* [Task statement] Would you please retype, exactly, the lines of the listing below between the line with "index tip: (298, 190)" and the line with "pinky tip: (215, 332)", inclusive?

* [Given entries]

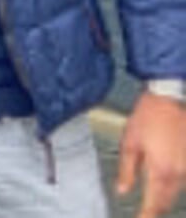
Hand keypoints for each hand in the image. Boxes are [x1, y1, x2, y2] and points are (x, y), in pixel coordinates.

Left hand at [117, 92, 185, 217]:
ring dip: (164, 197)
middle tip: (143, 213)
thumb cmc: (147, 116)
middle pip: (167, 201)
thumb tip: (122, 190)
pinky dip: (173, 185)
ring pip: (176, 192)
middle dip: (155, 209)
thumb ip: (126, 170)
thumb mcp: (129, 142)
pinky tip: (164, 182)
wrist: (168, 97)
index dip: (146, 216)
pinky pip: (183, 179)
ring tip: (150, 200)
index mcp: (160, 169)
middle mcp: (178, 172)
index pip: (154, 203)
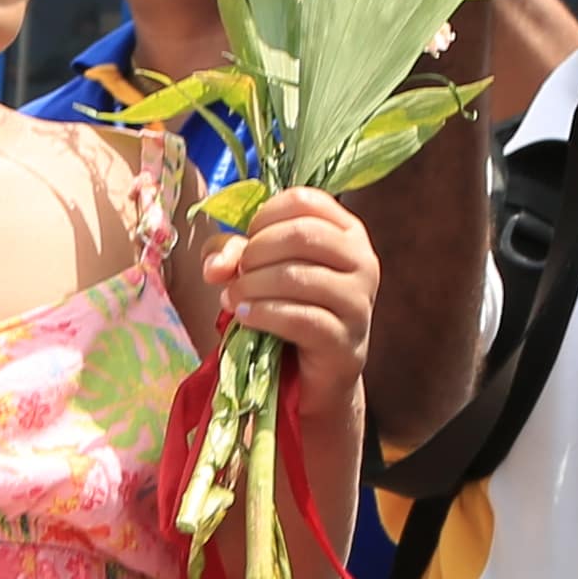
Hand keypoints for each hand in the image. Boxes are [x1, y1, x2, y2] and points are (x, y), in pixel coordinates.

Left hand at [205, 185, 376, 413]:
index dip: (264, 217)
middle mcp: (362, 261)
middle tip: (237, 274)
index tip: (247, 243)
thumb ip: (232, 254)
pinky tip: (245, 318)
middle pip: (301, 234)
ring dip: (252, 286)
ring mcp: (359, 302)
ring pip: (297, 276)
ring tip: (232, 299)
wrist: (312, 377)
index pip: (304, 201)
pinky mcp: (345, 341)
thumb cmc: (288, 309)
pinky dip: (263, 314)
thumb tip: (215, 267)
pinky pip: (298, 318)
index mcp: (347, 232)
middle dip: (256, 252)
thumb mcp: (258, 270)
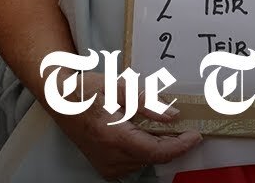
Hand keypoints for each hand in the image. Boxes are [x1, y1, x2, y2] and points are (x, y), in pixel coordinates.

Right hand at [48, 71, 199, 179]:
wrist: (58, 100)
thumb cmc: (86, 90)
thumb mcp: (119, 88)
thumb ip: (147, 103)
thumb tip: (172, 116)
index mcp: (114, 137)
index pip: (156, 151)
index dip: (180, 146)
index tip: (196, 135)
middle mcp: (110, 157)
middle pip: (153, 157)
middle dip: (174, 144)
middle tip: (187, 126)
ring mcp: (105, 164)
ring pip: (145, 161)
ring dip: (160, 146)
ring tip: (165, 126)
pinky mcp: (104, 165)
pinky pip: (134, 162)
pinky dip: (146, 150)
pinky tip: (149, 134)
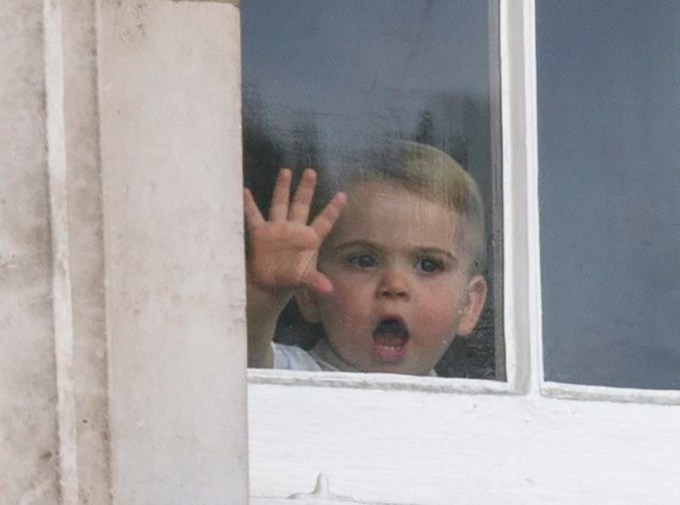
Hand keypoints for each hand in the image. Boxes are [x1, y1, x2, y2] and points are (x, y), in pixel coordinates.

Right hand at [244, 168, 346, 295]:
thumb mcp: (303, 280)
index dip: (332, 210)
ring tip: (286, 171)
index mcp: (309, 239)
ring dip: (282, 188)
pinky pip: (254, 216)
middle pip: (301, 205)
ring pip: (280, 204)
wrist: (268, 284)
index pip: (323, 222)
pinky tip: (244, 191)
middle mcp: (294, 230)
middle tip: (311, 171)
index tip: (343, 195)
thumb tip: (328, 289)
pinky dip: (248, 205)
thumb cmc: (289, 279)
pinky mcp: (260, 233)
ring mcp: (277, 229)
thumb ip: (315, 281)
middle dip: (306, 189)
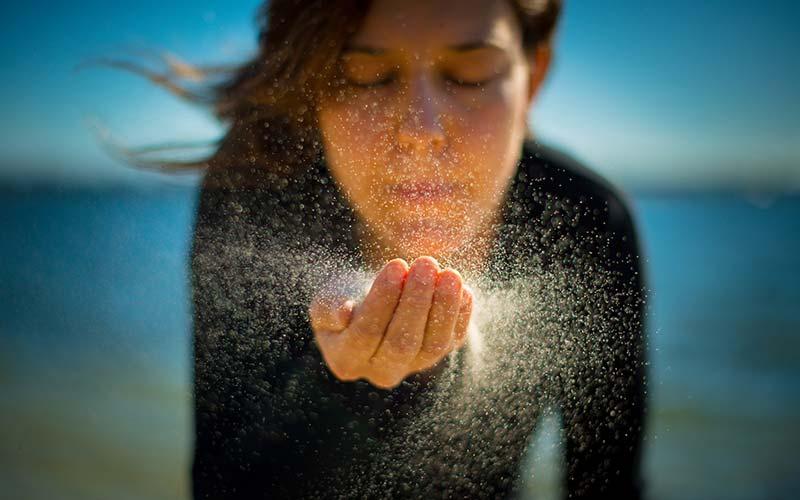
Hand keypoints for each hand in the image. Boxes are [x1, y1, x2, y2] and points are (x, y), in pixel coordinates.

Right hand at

...

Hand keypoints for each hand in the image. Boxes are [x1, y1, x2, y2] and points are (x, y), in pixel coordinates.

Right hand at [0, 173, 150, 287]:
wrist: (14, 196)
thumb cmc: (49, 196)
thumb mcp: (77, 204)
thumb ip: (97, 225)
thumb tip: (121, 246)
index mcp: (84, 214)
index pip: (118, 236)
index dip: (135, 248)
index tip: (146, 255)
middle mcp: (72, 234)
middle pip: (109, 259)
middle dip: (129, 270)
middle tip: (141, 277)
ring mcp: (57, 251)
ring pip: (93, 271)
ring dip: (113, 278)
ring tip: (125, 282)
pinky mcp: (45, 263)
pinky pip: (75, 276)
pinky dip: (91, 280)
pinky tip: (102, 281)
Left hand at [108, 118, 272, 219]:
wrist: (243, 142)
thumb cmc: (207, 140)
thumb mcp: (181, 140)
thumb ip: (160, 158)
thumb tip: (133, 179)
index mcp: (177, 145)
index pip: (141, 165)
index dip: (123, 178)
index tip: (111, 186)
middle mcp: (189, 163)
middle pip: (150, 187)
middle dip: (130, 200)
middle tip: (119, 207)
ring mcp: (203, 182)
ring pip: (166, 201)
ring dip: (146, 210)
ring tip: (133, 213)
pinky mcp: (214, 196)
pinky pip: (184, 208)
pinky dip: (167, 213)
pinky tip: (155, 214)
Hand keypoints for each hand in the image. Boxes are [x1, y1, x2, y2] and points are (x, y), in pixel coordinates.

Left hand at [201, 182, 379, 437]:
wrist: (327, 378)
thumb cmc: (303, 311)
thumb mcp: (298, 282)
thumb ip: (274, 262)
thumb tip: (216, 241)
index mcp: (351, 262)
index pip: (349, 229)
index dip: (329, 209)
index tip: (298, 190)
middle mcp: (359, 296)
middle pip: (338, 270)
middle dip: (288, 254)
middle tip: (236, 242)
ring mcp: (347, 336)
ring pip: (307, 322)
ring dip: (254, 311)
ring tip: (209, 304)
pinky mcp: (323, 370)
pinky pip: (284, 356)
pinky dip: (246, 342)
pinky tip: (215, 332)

--

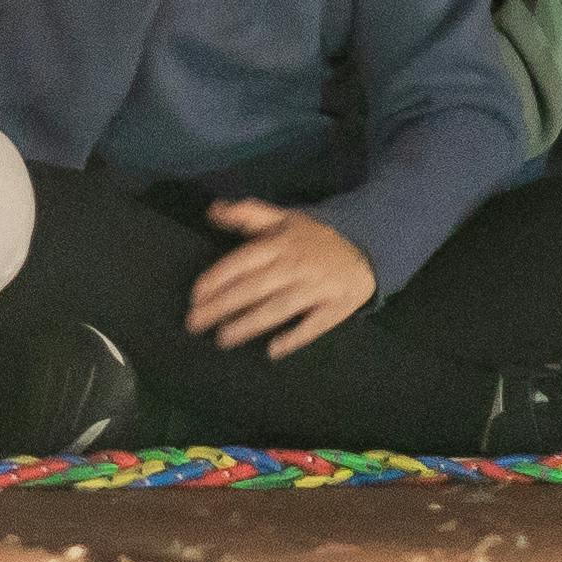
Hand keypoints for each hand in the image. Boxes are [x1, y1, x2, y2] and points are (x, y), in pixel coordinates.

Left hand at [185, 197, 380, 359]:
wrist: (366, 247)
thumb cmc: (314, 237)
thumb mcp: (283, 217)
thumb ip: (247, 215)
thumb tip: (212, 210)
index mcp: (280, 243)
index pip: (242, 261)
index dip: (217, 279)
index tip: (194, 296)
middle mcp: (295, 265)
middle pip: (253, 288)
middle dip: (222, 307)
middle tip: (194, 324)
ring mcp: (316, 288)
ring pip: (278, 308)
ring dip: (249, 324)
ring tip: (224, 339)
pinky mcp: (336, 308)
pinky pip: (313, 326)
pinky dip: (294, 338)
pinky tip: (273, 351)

* [Solution to this exercise]
index tip: (298, 190)
middle mcp: (359, 296)
middle pip: (338, 270)
middle dip: (288, 254)
middle tip: (236, 242)
ring mcp: (347, 336)
ring pip: (307, 322)
ring dip: (254, 311)
ring tip: (209, 304)
pinky mcp: (323, 370)
pinky pip: (284, 356)
pinky dip: (246, 342)
pinky tip: (215, 332)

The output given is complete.